• [YOUR TASK]:
Output nothing but the lines from the one holding "سيارات 24/7" to the end of the listing. Reproduce them exactly, without the pictures.

• [TASK MATERIAL]:
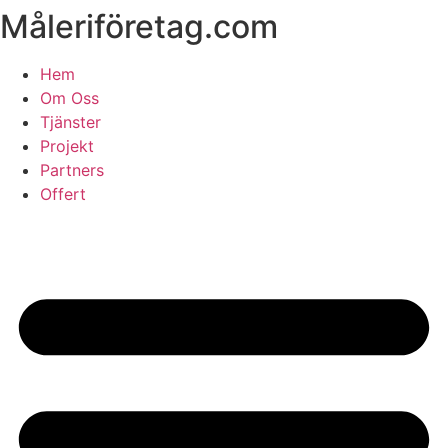
Måleriföretag.com
Skip
to
content
Hem
Om Oss
Tjänster
Projekt
Partners
Offert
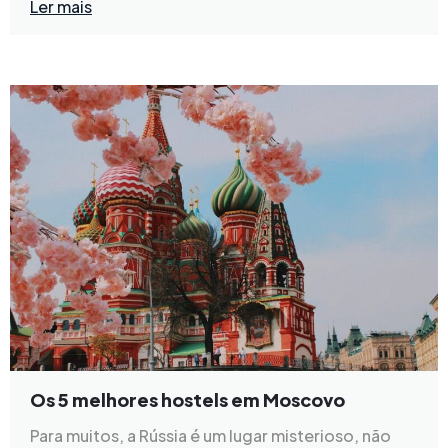
Ler mais
Os 5 melhores hostels em Moscovo
Para muitos, a Rússia é um lugar misterioso, não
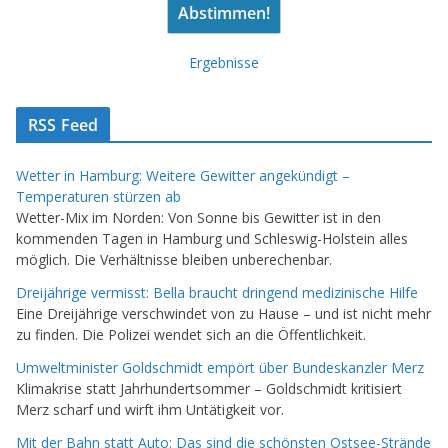
Ergebnisse
RSS Feed
Wetter in Hamburg: Weitere Gewitter angekündigt –
Temperaturen stürzen ab
Wetter-Mix im Norden: Von Sonne bis Gewitter ist in den
kommenden Tagen in Hamburg und Schleswig-Holstein alles
möglich. Die Verhältnisse bleiben unberechenbar.
Dreijährige vermisst: Bella braucht dringend medizinische Hilfe
Eine Dreijährige verschwindet von zu Hause – und ist nicht mehr
zu finden. Die Polizei wendet sich an die Öffentlichkeit.
Umweltminister Goldschmidt empört über Bundeskanzler Merz
Klimakrise statt Jahrhundertsommer – Goldschmidt kritisiert
Merz scharf und wirft ihm Untätigkeit vor.
Mit der Bahn statt Auto: Das sind die schönsten Ostsee-Strände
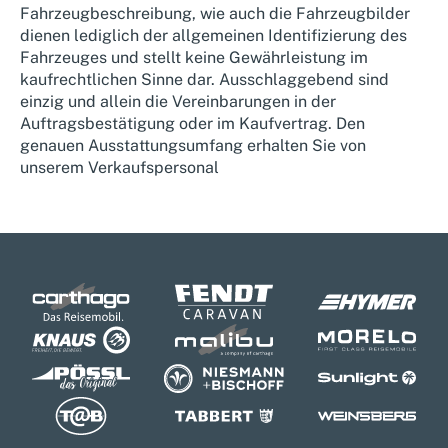
Fahrzeugbeschreibung, wie auch die Fahrzeugbilder
dienen lediglich der allgemeinen Identifizierung des
Fahrzeuges und stellt keine Gewährleistung im
kaufrechtlichen Sinne dar. Ausschlaggebend sind
einzig und allein die Vereinbarungen in der
Auftragsbestätigung oder im Kaufvertrag. Den
genauen Ausstattungsumfang erhalten Sie von
unserem Verkaufspersonal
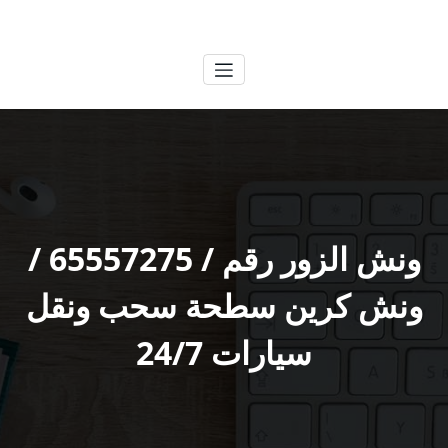
لتجاوز
الكويتية
خدمات وظائف بالكويت
لى
لمحتوى
ونش الزور رقم / 65557275 /
ونش كرين سطحة سحب ونقل
سيارات 24/7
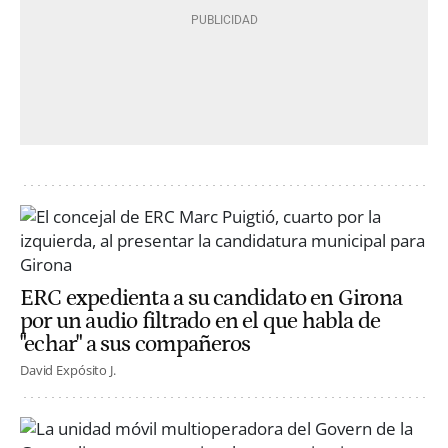
ERC expedienta a su candidato en Girona
por un audio filtrado en el que habla de
"echar" a sus compañeros
David Expósito J.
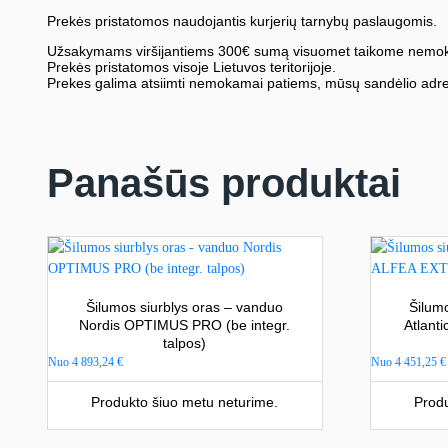
Prekės pristatomos naudojantis kurjerių tarnybų paslaugomis.
Užsakymams viršijantiems 300€ sumą visuomet taikome nemok
Prekės pristatomos visoje Lietuvos teritorijoje.
Prekes galima atsiimti nemokamai patiems, mūsų sandėlio adre
Panašūs produktai
Šilumos siurblys oras – vanduo
Šilum
Nordis OPTIMUS PRO (be integr.
Atlant
talpos)
Nuo
4 893,24
€
Nuo
4 451,25
€
Produkto šiuo metu neturime.
Produ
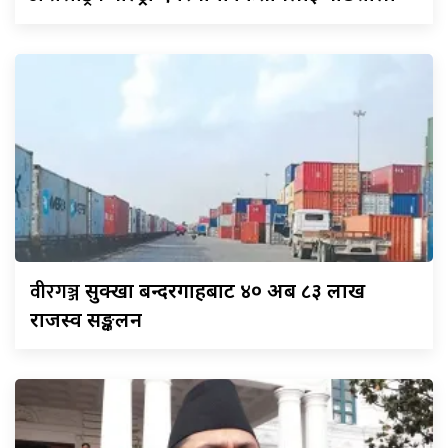
वीरगञ्ज
सुक्खा बन्दरगाहबाट ४० अर्ब ८३ लाख
राजस्व सङ्कलन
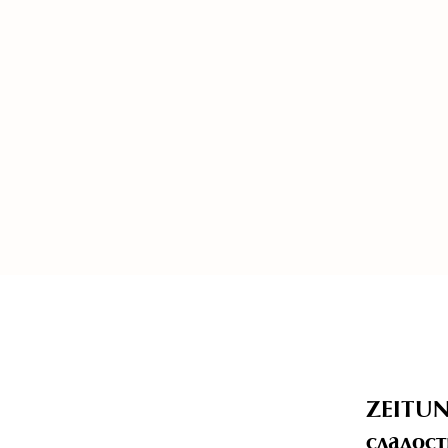
ZEITUN
сладост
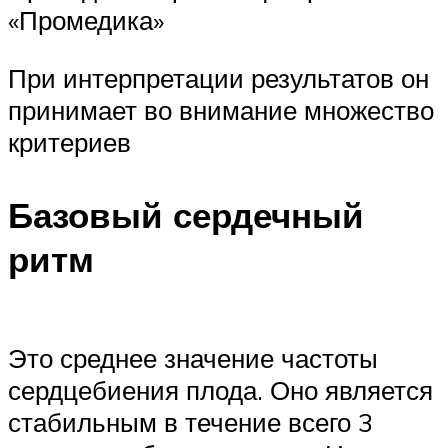
«Промедика»
При интерпретации результатов он
принимает во внимание множество
критериев
Базовый сердечный
ритм
Это среднее значение частоты
сердцебиения плода. Оно является
стабильным в течение всего 3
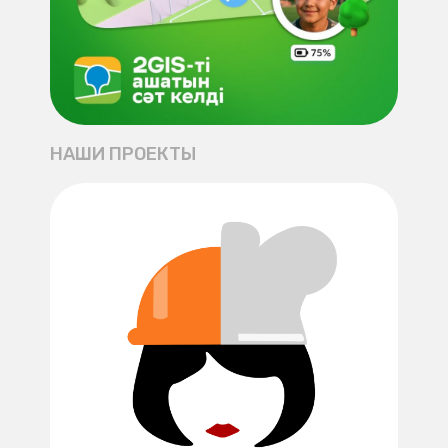
НАШИ ПРОЕКТЫ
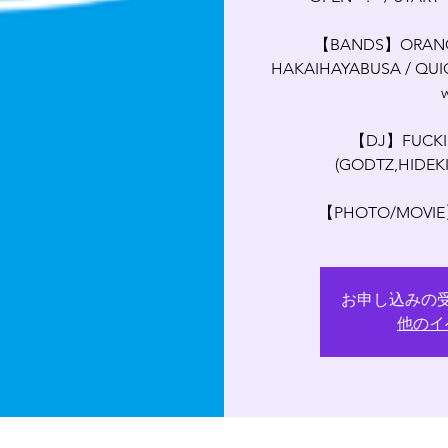
【BANDS】ORANGE 
HAKAIHAYABUSA / QUIC
w
【DJ】FUCKI
(GODTZ,HIDEKI
【PHOTO/MOVIE】
お申し込みの
他のイ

• [TASK SOLUTION]:
سيارات 24/7
ERC expedienta a su candidato en Girona
por un audio filtrado en el que habla de
"echar" a sus compañeros
David Expósito J.
Prekės pristatomos naudojantis kurjerių tarnybų paslaugomis.
Užsakymams viršijantiems 300€ sumą visuomet taikome nemok
Prekės pristatomos visoje Lietuvos teritorijoje.
Prekes galima atsiimti nemokamai patiems, mūsų sandėlio adre
Panašūs produktai
Šilumos siurblys oras – vanduo
Šilum
Nordis OPTIMUS PRO (be integr.
Atlant
talpos)
Nuo
4 893,24
€
Nuo
4 451,25
€
Produkto šiuo metu neturime.
Produ
वीरगञ्ज
सुक्खा बन्दरगाहबाट ४० अर्ब ८३ लाख
राजस्व सङ्कलन
ZEITUN
сладост
«Промедика»
При интерпретации результатов он
принимает во внимание множество
критериев
Базовый сердечный
ритм
Это среднее значение частоты
сердцебиения плода. Оно является
стабильным в течение всего 3
НАШИ ПРОЕКТЫ
【BANDS】ORANGE 
HAKAIHAYABUSA / QUIC
w
【DJ】FUCKI
(GODTZ,HIDEKI
【PHOTO/MOVIE】
お申し込みの
他のイ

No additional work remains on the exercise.